It is not just ISIS nourishing a “lone wolf jihadi” army, either. The joint report suggested Western security services are underestimating Jabhat al-Nusra, also known as the Nusra Front.
“This Al Qaeda affiliate has established an expansive network of partnerships with local opposition groups that have grown either dependent on or fiercely loyal to the organization,” said the report. “Its defeat and destruction must be one of the highest priorities of any strategy to defend the United States and Europe from Al Qaeda attacks.”
The report further warned that the current strategy of pursuing a “diplomatic solution” in Syria was likely to make al-Nusra even stronger, as they rallied support from groups that simply refuse to accept a negotiated settlement that leaves Bashar Assad or his designated successors in power.
Also last week, the Washington Times reported on a chilling propaganda video from ISIS that showed the group “has the machinery in place to attract recruits from the West, mold them into assassins and then dispatch them back to Europe to commit mass murder, such as the carnage in Paris on Nov. 13.”
The video boasts that ISIS has created a production line for manufacturing jihadis, including training camps that appear to be located somewhere in Europe. The Paris attackers are saluted, while British Prime Minister David Cameron and French President Francois Hollande are specifically targeted for assassination. European law enforcement agencies report a high level of chatter between ISIS supporters about launching another massacre along the lines of Paris.
Analysts distilled the message of the video into two core points: the Western world will never know peace as long as it fights the Islamic State, and Muslims living in the West should carry out jihad attacks at every opportunity.
This is consistent with the threat Skule described to American cities, especially those with symbolic value comparable to Paris, such as New York and Washington.
“ISIL is the most prolific threat we have faced,” he declared. “Their call to jihad and their message to kill at every turn is something we have never undertaken or faced, even with core al-Qaida. It would give a terrorist organization no greater benefit than to attack the seat of power in the U.S.”
All of the analysts cited above agree that conditions in Syria and Iraq increase the risk of jihad attacks in the U.S. and Europe. Terror attacks in the West provide a means of restoring credibility lost due to battlefield defeats in the Middle East. Disappointed jihadis retiring from the ISIS front lines will return “home” with their savage ideology intact. Military-age recruits who have second thoughts about heading for Syria may decide to conduct jihad operations back home instead.

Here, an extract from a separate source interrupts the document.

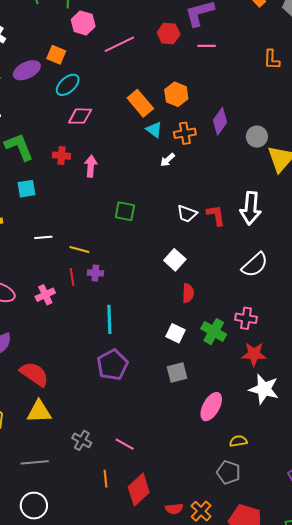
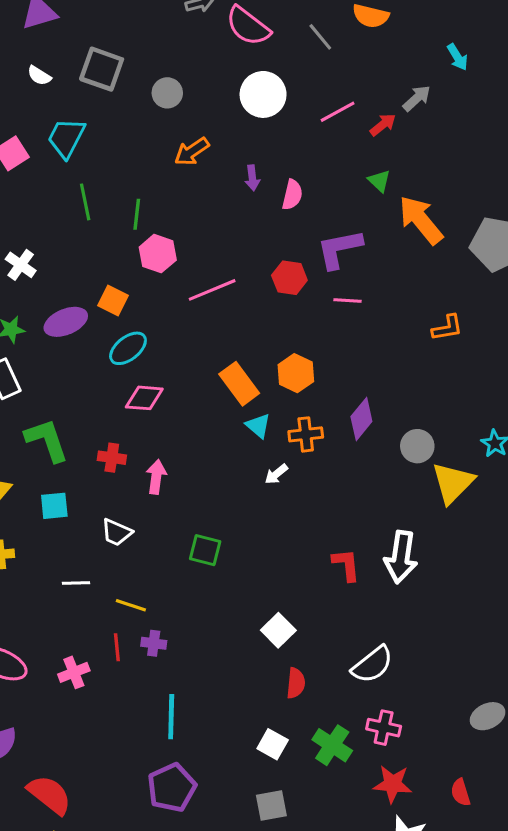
orange L-shape: (272, 60) -> (447, 328), turned -105
white trapezoid: (187, 214) -> (117, 532), moved
white semicircle: (255, 265) -> (372, 665), moved

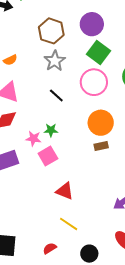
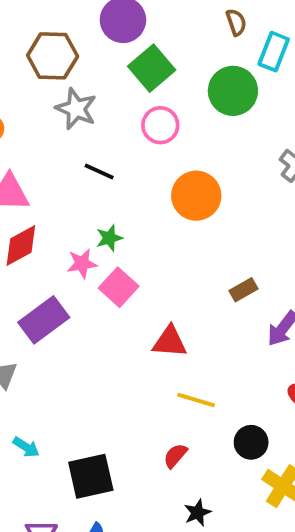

If the Islamic State looks to be in severe decline, rivals in the al-Qaeda network will want to assert dominance and make a name for themselves with headline-grabbing terrorism. The joint ISW-AEI report on Jabhat al-Nusra warned that al-Qaeda might be much further along in preparing for operations in the U.S. and Europe than most people think, taking advantage of the global focus on ISIS to distract attention from their activities.
“US policymakers are underestimating Jabhat al-Nusra because Jabhat al-Nusra wishes to be underestimated,” warned report author Kimberly Kagan of the Institute for the Study of War. “We are so focused on ISIS that we are not looking at the second threat.”